- **TO BE DONE**
1 > Please print the stretch of the recommendation systems passage from "match consumers with" through "products in general." with no changes.
2 > Decide whether each statement agrees with the recommendation systems passage: (a) the method in the study is trained with stochastic gradient descent; (b) matrix factorization is a neighborhood-based method; (c) item-based collaborative filtering reached the lowest RMSE score. Answer each with yes or no and quote the words of the passage that decide it.

───── SOURCE DOCUMENT

2. Ting-Kai Huang et al [2], proposed a recommendation system that was developed to

match consumers with products to meet their variety of special needs and tastes in order to
enhance user satisfaction and loyalty. The popularity of personalized recommendation systems
has increased in recent years and applied in several areas including movies, songs, books, news,
friend recommendations on social media, travel products, and other products in general.
Collaborative Filtering methods are widely used in recommendation systems. The collaborative
filtering method is divided into neighborhood-based and model-based. In this study, matrix
factorization is implemented which is part of model-based that learns latent factors for each user
and item and uses them to make rating predictions. The method will be trained using stochastic
gradient descent and optimization of regularization hyperparameter. In the end, neighbourhood-
based collaborative filtering and matrix factorization with different values of regularization
hyperparameter will be compared. The result shows that matrix factorization method is better
than item-based collaborative filtering method and even better with tuning the regularization
hyperparameter by achieving lowest RMSE score. However, the used functions are available
from Graphlab and using Movielens 100k data set for building the recommendation systems.

──────────
───── RECORDS

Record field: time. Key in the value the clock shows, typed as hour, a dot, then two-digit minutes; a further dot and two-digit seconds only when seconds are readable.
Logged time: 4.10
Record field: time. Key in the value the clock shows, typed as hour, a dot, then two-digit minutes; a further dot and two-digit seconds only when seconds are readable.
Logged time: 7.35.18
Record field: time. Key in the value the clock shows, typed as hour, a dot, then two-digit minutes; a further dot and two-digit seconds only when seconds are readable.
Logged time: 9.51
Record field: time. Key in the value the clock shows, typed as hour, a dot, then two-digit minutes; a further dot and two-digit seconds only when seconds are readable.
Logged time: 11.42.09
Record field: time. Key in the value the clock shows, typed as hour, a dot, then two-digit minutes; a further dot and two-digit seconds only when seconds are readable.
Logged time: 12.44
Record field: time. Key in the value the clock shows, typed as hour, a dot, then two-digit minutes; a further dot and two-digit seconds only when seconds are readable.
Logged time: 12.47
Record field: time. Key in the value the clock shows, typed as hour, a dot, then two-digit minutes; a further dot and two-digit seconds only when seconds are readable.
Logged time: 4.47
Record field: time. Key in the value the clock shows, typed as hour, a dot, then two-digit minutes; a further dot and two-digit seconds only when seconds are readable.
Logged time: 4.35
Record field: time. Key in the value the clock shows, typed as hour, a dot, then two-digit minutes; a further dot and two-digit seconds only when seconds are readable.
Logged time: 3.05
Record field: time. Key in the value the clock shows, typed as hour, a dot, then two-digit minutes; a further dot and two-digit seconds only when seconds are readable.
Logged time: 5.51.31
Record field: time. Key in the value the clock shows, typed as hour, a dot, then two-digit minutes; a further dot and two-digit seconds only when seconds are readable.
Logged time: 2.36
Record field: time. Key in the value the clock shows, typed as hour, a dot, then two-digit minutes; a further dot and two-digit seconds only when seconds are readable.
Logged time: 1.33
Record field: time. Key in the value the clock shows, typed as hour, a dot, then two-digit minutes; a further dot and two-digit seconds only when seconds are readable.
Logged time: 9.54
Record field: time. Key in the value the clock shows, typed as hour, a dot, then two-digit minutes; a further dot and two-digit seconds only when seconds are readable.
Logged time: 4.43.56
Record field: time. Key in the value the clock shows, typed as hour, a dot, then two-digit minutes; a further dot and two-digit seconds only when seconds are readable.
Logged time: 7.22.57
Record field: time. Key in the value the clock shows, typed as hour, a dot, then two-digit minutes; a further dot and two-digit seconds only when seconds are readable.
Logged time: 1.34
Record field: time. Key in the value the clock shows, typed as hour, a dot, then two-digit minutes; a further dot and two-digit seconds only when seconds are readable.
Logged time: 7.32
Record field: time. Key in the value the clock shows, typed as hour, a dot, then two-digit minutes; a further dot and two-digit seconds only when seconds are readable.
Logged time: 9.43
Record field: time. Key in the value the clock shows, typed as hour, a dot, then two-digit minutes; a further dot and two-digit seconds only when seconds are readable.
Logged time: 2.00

──────────

- **THE SOLUTIONS**
1 >
match consumers with products to meet their variety of special needs and tastes in order to
enhance user satisfaction and loyalty. The popularity of personalized recommendation systems
has increased in recent years and applied in several areas including movies, songs, books, news,
friend recommendations on social media, travel products, and other products in general.

2 >
(a) Yes: "The method will be trained using stochastic gradient descent and optimization of regularization hyperparameter."
(b) No: "matrix factorization is implemented which is part of model-based"
(c) No: "The result shows that matrix factorization method is better than item-based collaborative filtering method and even better with tuning the regularization hyperparameter by achieving lowest RMSE score."